Punto per punto la strategia elettorale di Berlusconi. Resta fuori Alfano

Qualcuno l’ha ribattezzata la strategia dell’ “Aggiungi un posto a tavola“. Dopo la sua prima uscita ufficiale a Fiuggi, dove ha rivendicato la sua leadership e riaffermato la centralità di Forza Italia nel futuro centrodestra, Silvio Berlusconi continua a tessere la sua tela per riprendersi l’elettorato moderato (dopo la sbandata renziana) e dar vita a una nuova formazione che Renato Brunetta chiama ”quarto petalo”. Un petalo da aggiungere al ”quadrifoglio con FI, Lega e FdI”; Stefano Parisi la definisce ”quarta casa”, i più parlano di ”quarta gamba”. Berlusconi vuole allargare il più possibile la famiglia della coalizione e rafforzare la componente liberale.

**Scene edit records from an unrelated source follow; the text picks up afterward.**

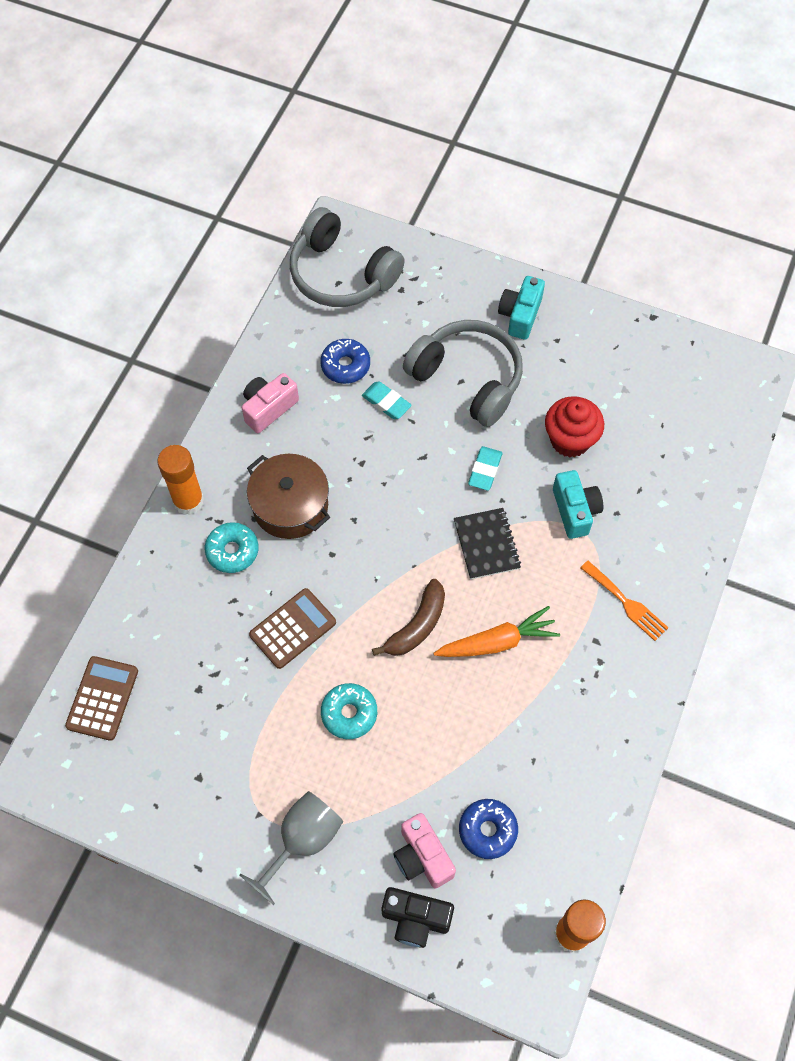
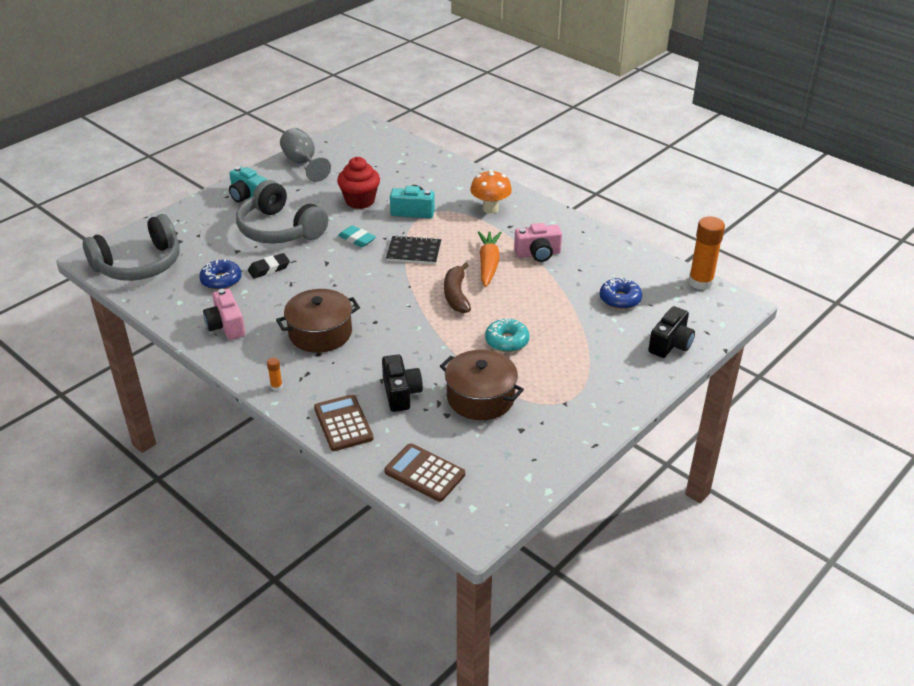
camera: 70 degrees left, 25 degrees down
orange glue stick [157,445,204,515] -> orange glue stick [267,357,283,391], size x0.43
turquoise donut [205,522,259,573] -> none
grey goblet [240,791,343,905] -> grey goblet moved to [280,128,331,182]
brown calculator [249,588,336,669] -> brown calculator moved to [314,394,373,451]
turquoise eraser [362,382,412,419] -> black eraser [248,253,290,279]
brown banana [372,579,445,656] -> brown banana turned 150 degrees counterclockwise [444,262,471,313]
pink camera [393,813,456,888] -> pink camera moved to [514,223,562,262]
grey headphones [403,320,523,427] -> grey headphones turned 105 degrees counterclockwise [236,180,328,244]
orange fork [581,561,669,641] -> orange mushroom [470,170,512,213]
none -> black camera [382,355,423,412]
none -> brown pot [440,350,524,420]

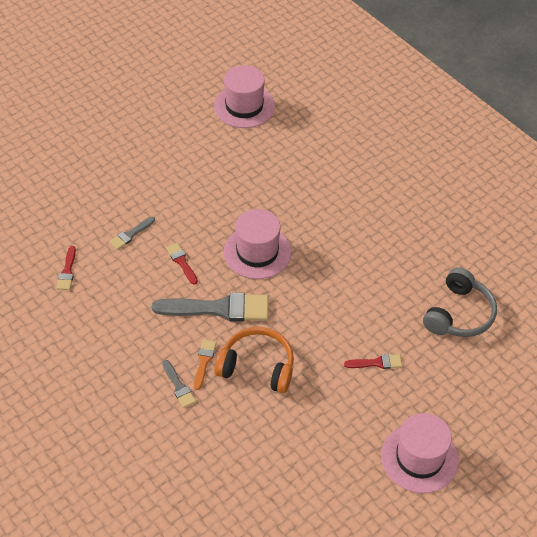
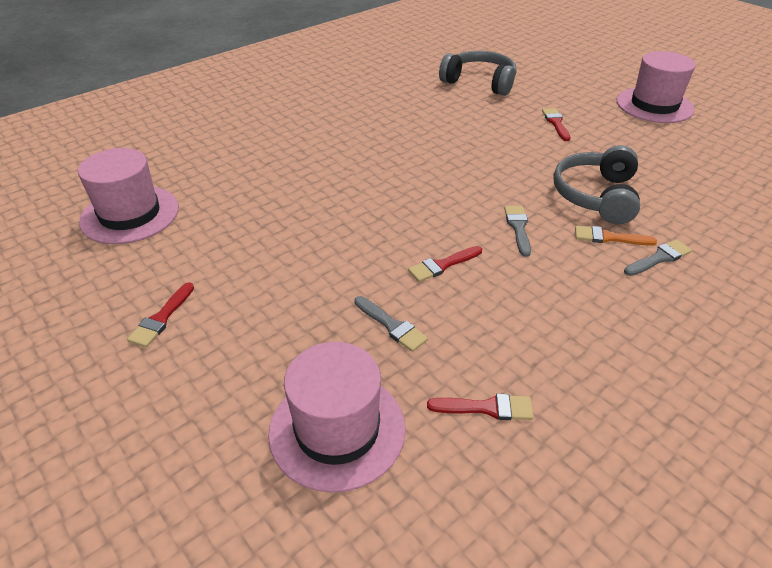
camera: 90 degrees left, 10 degrees down
grey brush [152,293,269,322] -> grey brush [504,206,531,257], size x0.48
orange headphones [214,327,294,393] -> grey headphones [553,145,640,225]
pink hat [224,209,291,279] -> pink hat moved to [268,342,406,492]
none -> red brush [127,282,194,347]

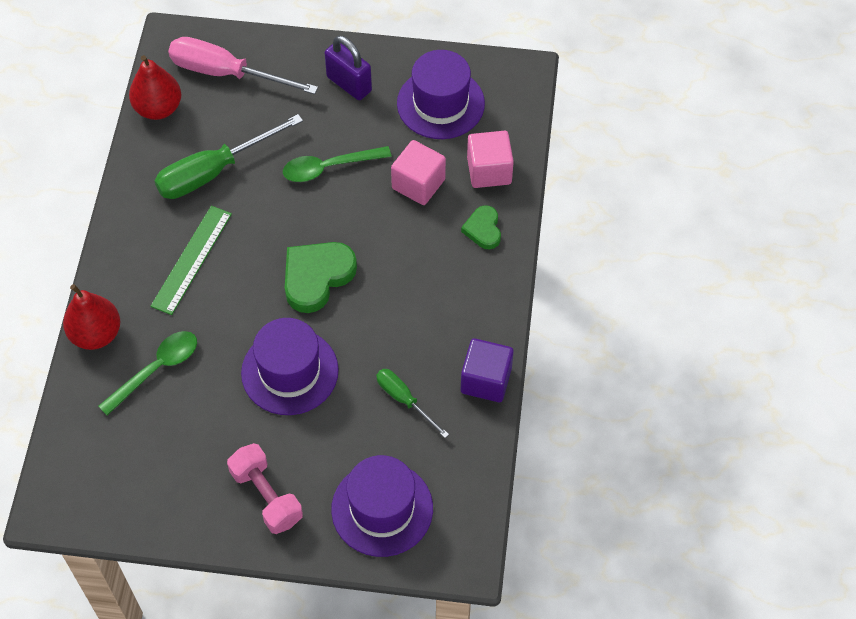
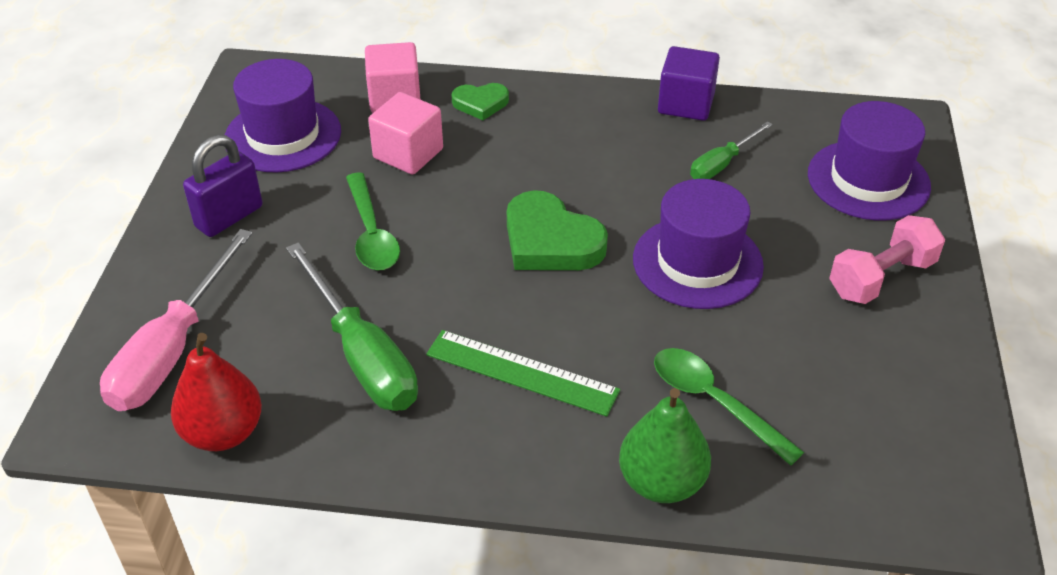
camera: 90 degrees left, 15 degrees down
red pear [63,284,120,350] -> green pear [619,388,711,503]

Berlusconi, coinvolgere tutte le forze centriste

L’obiettivo è coinvolgere tutte le forze centriste, pescando soprattutto tra gli ex Dc del Pdl, dai “fittiani” di Direzione Italia ai malpancisti di Ap in rotta con Angelino Alfano, dai “liberali” di Enrico Zanetti ed Enrico Costa ai tosiani di “Fare!”, da “Idea” di Gaetano Quagliariello alla Dca di Gianfranco Rotondi. Della partita dovrebbe essere anche “Energie per l’Italia” di Parisi, che però prende ancora tempo. Questo rassemblement, ben visto negli ultimi sondaggi arrivati ad Arcore, potrebbe essere l’anticamera del listone unico alle politiche, se la legge elettorale dovesse rimanere così com’è. Va rilanciato un centrodestra vasto e inclusivo, che guardi a tutti coloro che sono parte della nostra storia, va ripetendo come un mantra da giorni l’ex premier. 

Sfiancare i grillini

L’ex premier è convinto che con un rassemblement ampio può togliere benzina e sfiancare i cinque stelle di Beppe Grillo, considerato il vero nemico numero uno. E la Sicilia, al voto il 5 novembre, potrebbe fare da apripista a questo progetto. Non a caso, Lorenzo Cesa, segretario nazionale dell’Udc, spiega: «Stiamo lavorando per dar vita alla cosiddetta quarta gamba del centrodestra, come abbiamo fatto in Sicilia.Vogliamo riaggregare dell’area democratica cristiana in Italia, siamo pronti ad accogliere chiunque ci stia. Mi auguro che ci siano anche Fitto e Zanetti. Vedo, poi, dentro Ap tutto un mondo democristiano in forte disagio per la questione delle alleanze elettorali». Quanto ai malpancisti di Ap, Berlusconi è pronto ad accoglierli tutti, tranne Alfano, cui non ha mai perdonato lo strappo dalla casa madre per allearsi con la sinistra. Raccontano che il Cav sia tornato a sentire al telefono con più assiduità anche Denis Verdini, leader di Ala. Parisi ancora non ha deciso se rispondere alla “chiamata di Silvio”. Intanto, al Senato circola sempre con più insistenza la voce che Roberto Formigoni e Gabriele Albertini siano pronti a passare con “Energie per l’Italia”. Resta alla finestra pure Fitto: il rapporto personale con il Cav non è certo dei migliori, ma sono in corso le trattative.